## ASSIGNMENT A
Copy these rows word for word, everything from the line containing "Identify the location of blank" down to the line containing "coordinates (425, 234).", including both of those lines.
═══ SOURCE DOCUMENT
A question about garages

#1
Hello all,

I'm putting together plans for a "shop" that will eventually house my GT40 project. My question is: from the point of view of building a gt40, how big should the garage be and what components should I include?

Mind you all these suggestions have to get by my wife.

Thanks for any input...
-Shannon
 
#2
Size does matter.

My garage is 24' x 24' and I have enough room for my GT40 project plus some of the kids' junk. I built a 16' x 12' garden shed specifically so I could get most of the extraneous junk out of my garage. I do wish I had a second workbench, but that would interfere with the eventual use of the other bay to actually park a car.

Bottom line - build the biggest garage you can afford / get permits for. Equip it with ample power outlets. Worry about hard-plumbed air lines, insulation, HVAC, etc. after you have the structure built. Three (or more) bays with a wall separating the work area from the parking area would be ideal.
 

Howard Jones

Gold Supporter
#3
It can be done in a one car garage but a two car garage that houses your 40 in one bay with the other bay open as required, move the wifes car out, would be better.

The single most useful tool I have is dollies to go under the tires. I made mine out of two pieces of 1/2" plywood glued together with a 1x1 perimeter large enough to fit the rear tires. This way all 4 are the same size. I used 4" wheels and this arrangement will put the car high enough off the ground to allow most work under the car and still be low enough to hoist the motor in and out.
The best part is you can move the 40 sideways, instead of rolling it on the tires out onto the driveway and back into the garage, by yourself when you move out the other car so that you have the whole space to work in. I can't begin to tell you how much time this has saved me over the last 3 years.

Other things, air compressor, 25 gal tank min, air powered rivit gun, air recipocating saw that uses small hacksaw type blades, I used this a lot. small gargage size drill press, torque wrench.
══════
═══ DATA UNDER STUDY
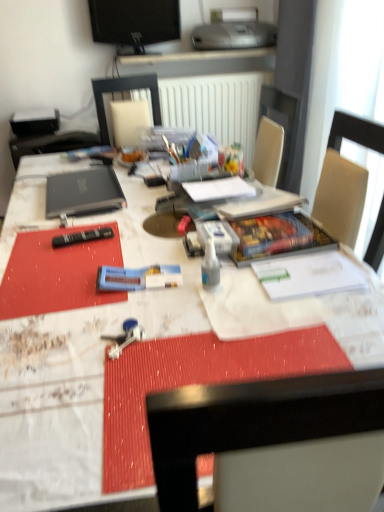
This screenshot has height=512, width=384. Identify the location of free spot to the right of blue plastic toothpaste tube at center. (208, 291).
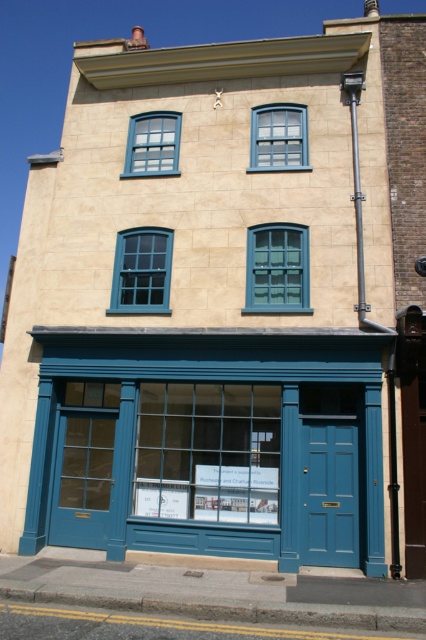
Question: Where is matte blue storefront at center located in relation to matte blue window at upper center in the image?

Choices:
 (A) left
 (B) right

Answer: (A)

Question: Which is nearer to the clear glass window at center?

Choices:
 (A) matte blue window at upper center
 (B) teal wooden window at center
 (C) matte teal glass window at center
 (D) matte blue storefront at center

Answer: (B)

Question: Can you confirm if teal wooden window at center is positioned below matte blue window at upper center?

Choices:
 (A) yes
 (B) no

Answer: (A)

Question: Can you confirm if clear glass window at center is smaller than matte teal glass window at center?

Choices:
 (A) no
 (B) yes

Answer: (A)

Question: Among these points, which one is nearest to the camera?

Choices:
 (A) (40, 509)
 (B) (157, 304)
 (C) (302, 266)
 (D) (146, 129)

Answer: (A)

Question: Which object is closer to the camera taking this photo?

Choices:
 (A) blue glass window at upper center
 (B) teal wooden window at center
 (C) matte teal glass window at center

Answer: (B)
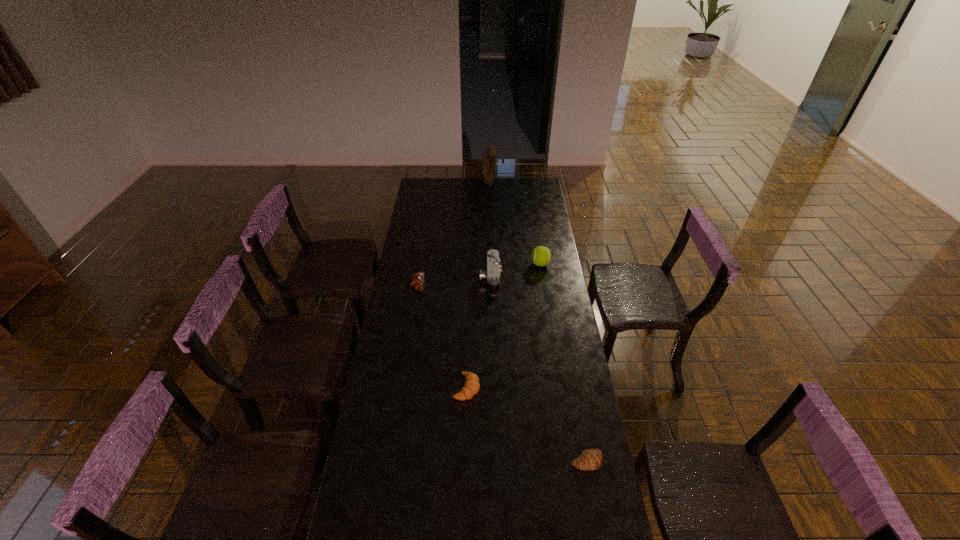
Find the location of a particular element. Image resolution: width=960 pixels, height=540 pixels. vacant space located 0.140m on the front-facing side of the tallest object is located at coordinates (490, 198).

I want to click on vacant space located 0.120m on the lens of the camera, so click(x=456, y=279).

Identify the location of vacant space situated on the lens of the camera. This screenshot has height=540, width=960. (423, 279).

Identify the location of blank space located 0.330m on the lens of the camera. (413, 279).

Where is `free spot located 0.280m on the back of the tennis ball`? Image resolution: width=960 pixels, height=540 pixels. free spot located 0.280m on the back of the tennis ball is located at coordinates (535, 226).

Where is `free region located 0.250m on the left of the second nearest crescent roll`? This screenshot has height=540, width=960. free region located 0.250m on the left of the second nearest crescent roll is located at coordinates (389, 388).

Where is `free space located 0.340m on the back of the farthest crescent roll`? free space located 0.340m on the back of the farthest crescent roll is located at coordinates (425, 234).

Find the location of `free space located 0.220m on the left of the rightmost crescent roll`. free space located 0.220m on the left of the rightmost crescent roll is located at coordinates (506, 461).

Locate an element on the screen. This screenshot has width=960, height=540. object located at the far edge is located at coordinates (489, 156).

The width and height of the screenshot is (960, 540). I want to click on object located at the left edge, so click(x=417, y=279).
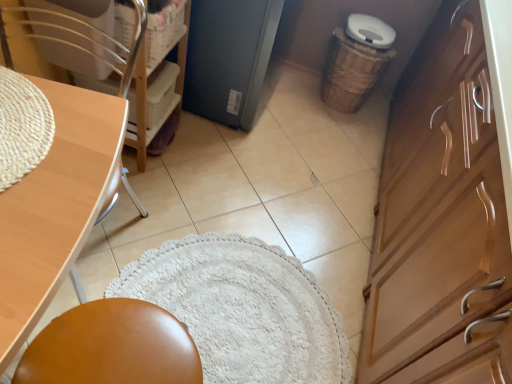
══════
## ASSIGNMENT B
Repeat everything in the garage forum thread from "Thanks for any" down to "park a car." word for word.

## EXPECTED OUTPUT A
Identify the location of blank space located 0.330m on the lens of the camera. (413, 279).

Where is `free spot located 0.280m on the back of the tennis ball`? Image resolution: width=960 pixels, height=540 pixels. free spot located 0.280m on the back of the tennis ball is located at coordinates (535, 226).

Where is `free region located 0.250m on the left of the second nearest crescent roll`? This screenshot has height=540, width=960. free region located 0.250m on the left of the second nearest crescent roll is located at coordinates (389, 388).

Where is `free space located 0.340m on the back of the farthest crescent roll`? free space located 0.340m on the back of the farthest crescent roll is located at coordinates (425, 234).

## EXPECTED OUTPUT B
Thanks for any input...
-Shannon
 
#2
Size does matter.

My garage is 24' x 24' and I have enough room for my GT40 project plus some of the kids' junk. I built a 16' x 12' garden shed specifically so I could get most of the extraneous junk out of my garage. I do wish I had a second workbench, but that would interfere with the eventual use of the other bay to actually park a car.